Tizia però era contenta di non poter odiare il suo antico innamorato, perchè ora, sapendo che egli si vantava di avere dovuto cedere ad una necessità orrenda nel momento di piantarla col suo fardelletto di nozze, quando questa necessità le fosse stata messa davanti ed essa l’avesse riconosciuta legittima per quanto orrenda, l’odio suo sarebbe cessato ed allora era facile tornare a un po’ d’amore. Ma così, no; se anche la necessità orrenda le fosse dimostrata, l’avrebbe lasciata quella di prima, cioè indifferente.

Ma Tizia avrebbe pianto anche più di quella sera, per pietà di lui e della miserabile sorte che aveva condotto lei da un grande amore alla perfetta calma.

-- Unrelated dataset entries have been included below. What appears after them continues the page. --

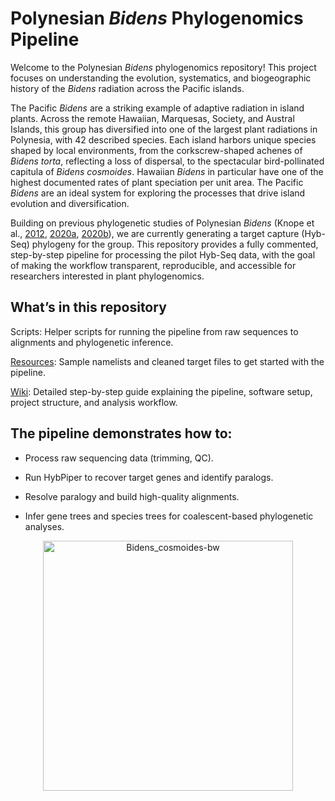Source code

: # Polynesian _Bidens_ Phylogenomics Pipeline

Welcome to the Polynesian _Bidens_ phylogenomics repository! This project focuses on understanding the evolution, systematics, and biogeographic history of the  _Bidens_ radiation across the Pacific islands.

The Pacific _Bidens_ are a striking example of adaptive radiation in island plants. Across the remote Hawaiian, Marquesas, Society, and Austral Islands, this group has diversified into one of the largest plant radiations in Polynesia, with 42 described species. Each island harbors unique species shaped by local environments, from the corkscrew-shaped achenes of _Bidens torta_, reflecting a loss of dispersal, to the spectacular bird-pollinated capitula of _Bidens cosmoides_. Hawaiian _Bidens_ in particular have one of the highest documented rates of plant speciation per unit area. The Pacific _Bidens_ are an ideal system for exploring the processes that drive island evolution and diversification.

Building on previous phylogenetic studies of Polynesian _Bidens_ (Knope et al., [2012](https://doi.org/10.1111/j.1365-2699.2012.02687.x), [2020a](https://doi.org/10.1093/jhered/esz066), [2020b](https://doi.org/10.1111/jse.12704)), we are currently generating a target capture (Hyb-Seq) phylogeny for the group. This repository provides a fully commented, step-by-step pipeline for processing the pilot Hyb-Seq data, with the goal of making the workflow transparent, reproducible, and accessible for researchers interested in plant phylogenomics.

## What’s in this repository

Scripts: Helper scripts for running the pipeline from raw sequences to alignments and phylogenetic inference.

[Resources](https://github.com/Lizzie-Roeble/Phylogenomics_Polynesian_Bidens/tree/main/resources): Sample namelists and cleaned target files to get started with the pipeline.

[Wiki](https://github.com/Lizzie-Roeble/Phylogenomics_Polynesian_Bidens/wiki/Target-Capture-Bioinformatics): Detailed step-by-step guide explaining the pipeline, software setup, project structure, and analysis workflow.


## The pipeline demonstrates how to:

* Process raw sequencing data (trimming, QC).

* Run HybPiper to recover target genes and identify paralogs.

* Resolve paralogy and build high-quality alignments.

* Infer gene trees and species trees for coalescent-based phylogenetic analyses.

<p align="center">
  <img src="https://github.com/user-attachments/assets/0ca11010-9f24-4dd9-8a66-7e70c81c8283" alt="Bidens_cosmoides-bw" style="width:400px;"/>
</p>
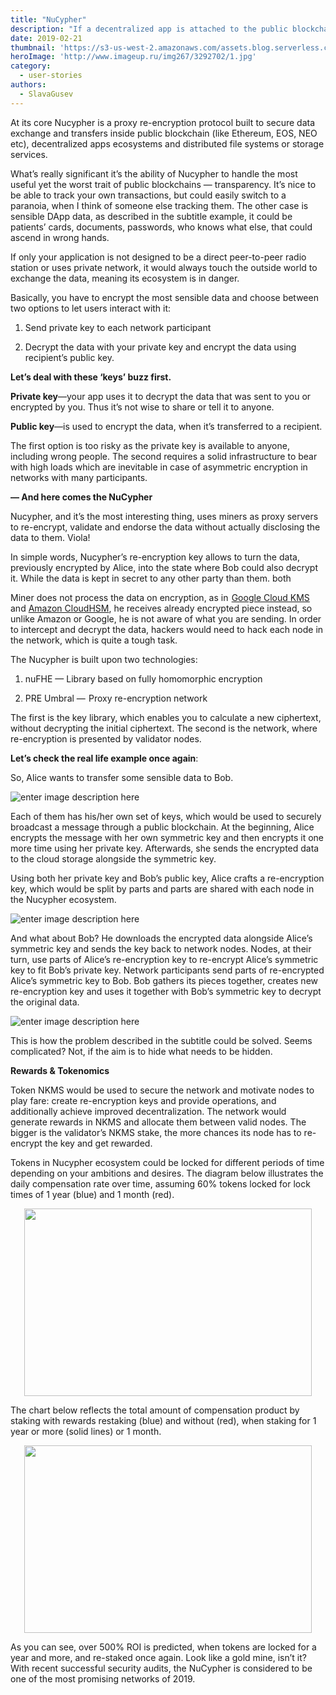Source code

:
 ```yaml
---
title: "NuCypher"
description: "If a decentralized app is attached to the public blockchain, all sensible client information would initially be available to everyone. Encryption doesn’t completely solve the problem. Nucypher’s here to help us out."
date: 2019-02-21
thumbnail: 'https://s3-us-west-2.amazonaws.com/assets.blog.serverless.com/top-3/top-3-thumbnail.png'
heroImage: 'http://www.imageup.ru/img267/3292702/1.jpg'
category:
  - user-stories
authors: 
  - SlavaGusev
---
```


At its core Nucypher is a proxy re-encryption protocol built to secure data exchange and transfers inside public blockchain (like Ethereum, EOS, NEO etc), decentralized apps ecosystems and distributed file systems or storage services.

What’s really significant it’s the ability of Nucypher to handle the most useful yet the worst trait of public blockchains — transparency. It’s nice to be able to track your own transactions, but could easily switch to a paranoia, when I think of someone else tracking them. The other case is sensible DApp data, as described in the subtitle example, it could be patients’ cards, documents, passwords, who knows what else, that could ascend in wrong hands.  

If only your application is not designed to be a direct peer-to-peer radio station or uses private network, it would always touch the outside world to exchange the data, meaning its ecosystem is in danger.  

Basically, you have to encrypt the most sensible data and choose between two options to let users interact with it:

1.  Send private key to each network participant
    
2.  Decrypt the data with your private key and encrypt the data using recipient’s public key.

**Let’s deal with these ‘keys’ buzz first.**  

**Private key**—your app uses it to decrypt the data that was sent to you or encrypted by you. Thus it’s not wise to share or tell it to anyone. 

**Public key**—is used to encrypt the data, when it’s transferred to a recipient.  

The first option is too risky as the private key is available to anyone, including wrong people. The second requires a solid infrastructure to bear with high loads which are inevitable in case of asymmetric encryption in networks with many participants. 

**— And here comes the NuCypher**

Nucypher, and it’s the most interesting thing, uses miners as proxy servers to re-encrypt, validate and endorse the data without actually disclosing the data to them. Viola!

In simple words, Nucypher’s re-encryption key allows to turn the data, previously encrypted by Alice, into the state where Bob could also decrypt it. While the data is kept in secret to any other party than them. both  

Miner does not process the data on encryption, as in  [Google Cloud KMS](https://cloud.google.com/kms/) and [Amazon CloudHSM](https://aws.amazon.com/ru/cloudhsm/), he receives already encrypted piece instead, so unlike Amazon or Google, he is not aware of what you are sending. In order to intercept and decrypt the data, hackers would need to hack each node in the network, which is quite a tough task.

The Nucypher is built upon two technologies:

1.  nuFHE — Library based on fully homomorphic encryption
    
2.  PRE Umbral —  Proxy re-encryption network 

The first is the key library, which enables you to calculate a new ciphertext, without decrypting the initial ciphertext. The second is the network, where re-encryption is presented by validator nodes.  

**Let’s check the real life example once again**: 

So, Alice wants to transfer some sensible data to Bob.

![enter image description here](http://www.imageup.ru/img267/3292703/2.jpg)

Each of them has his/her own set of keys, which would be used to securely broadcast a message through a public blockchain. At the beginning, Alice encrypts the message with her own symmetric key and then encrypts it one more time using her private key. Afterwards, she sends the encrypted data to the cloud storage alongside the symmetric key.

Using both her private key and Bob’s public key, Alice crafts a re-encryption key, which would be split by parts and parts are shared with each node in the Nucypher ecosystem.

![enter image description here](http://www.imageup.ru/img267/3292709/3.png)

And what about Bob? He downloads the encrypted data alongside Alice’s symmetric key and sends the key back to network nodes. Nodes, at their turn, use parts of Alice’s re-encryption key to re-encrypt Alice’s symmetric key to fit Bob’s private key. Network participants send parts of re-encrypted Alice’s symmetric key to Bob. Bob gathers its pieces together, creates new re-encryption key and uses it together with Bob’s symmetric key to decrypt the original data.

![enter image description here](http://www.imageup.ru/img267/3292711/4.jpg)

This is how the problem described in the subtitle could be solved. Seems complicated? Not, if the aim is to hide what needs to be hidden. 

**Rewards & Tokenomics**

Token NKMS would be used to secure the network and motivate nodes to play fare: create re-encryption keys and provide operations, and additionally achieve improved decentralization. The network would generate rewards in NKMS and allocate them between valid nodes. The bigger is the validator’s NKMS stake, the more chances its node has to re-encrypt the key and get rewarded.  

Tokens in Nucypher ecosystem could be locked for different periods of time depending on your ambitions and desires. The diagram below illustrates the daily compensation rate over time, assuming 60% tokens locked for lock times of 1 year (blue) and 1 month (red).

<p align="center">
  <img width="460" height="300" src="http://www.imageup.ru/img267/3292712/5.jpg">
</p>

The chart below reflects the total amount of compensation product by staking with rewards restaking (blue) and without (red), when staking for 1 year or more (solid lines) or 1 month.

<p align="center">
  <img width="460" height="300" src="http://www.imageup.ru/img267/3292713/6.jpg">
</p>

As you can see, over 500% ROI is predicted, when tokens are locked for a year and more, and re-staked once again. Look like a gold mine, isn’t it? With recent successful security audits, the NuCypher is considered to be one of the most promising networks of 2019.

Il cavaliere Codicini era venuto tutti i giorni e sempre nelle ore che il babbo era all’uffizio, tanto che non essendosi ancora trovato con lui, mi aveva dovuto pregare di non dir nulla delle sue visite. E perchè le visite potessero continuare e perchè egli aveva una gran fede in questa continuazione, che a me sembrava invece non dovesse approdare a nulla di buono, un giorno venne poco dopo l’ora della colazione e non tardò a entrare in materia. Dopo di aver visto il trionfo soltanto nella mia complicità segreta, quel giorno lo vide meglio in una complicità più larga. Si fece complice anche il babbo.

***

Il cavaliere Codicini, convinto d’essere un po’ odiato dalla sua antica innamorata e perciò a un pelo di innamorarla un’altra volta, un giorno della stessa settimana, visto uscire dal portone di casa Diego Corona per correre al telonio, si fece un gran coraggio; invocò tutti i santi, salì le scale lentamente e dopo essere rimasto un pezzo a contemplare il bottone del campanello senza sapersi risolvere ad approfittarne, ne approfittò tanto poco che la fantesca non si mosse di cucina. Ma un eroismo fa come le ciliege, ne tira un altro; e il cavaliere toccò lungamente il bottone, e dopo un breve intervallo di silenzio già si preparava a ripetere la dose, quando la fantesca venuta sull’uscio, domandò: chi è?

E prima ancora che il cavaliere si precipitasse dal pianerottolo, o si annunziasse per quel che era, la porta della sua felicità gli si spalancò tutta quanta.

— La signorina è in casa?

— Non so, rispose la fantesca, perchè le avevano insegnato a dire così; e lasciando il visitatore nell’anticamera, ma più vicino all’uscio d’entrata che ad ogni altro uscio, se ne andò a vedere.

E poco dopo tornò a dire che la signorina era uscita.

— Le ha detto il mio nome? domandò ingenuamente il cavaliere.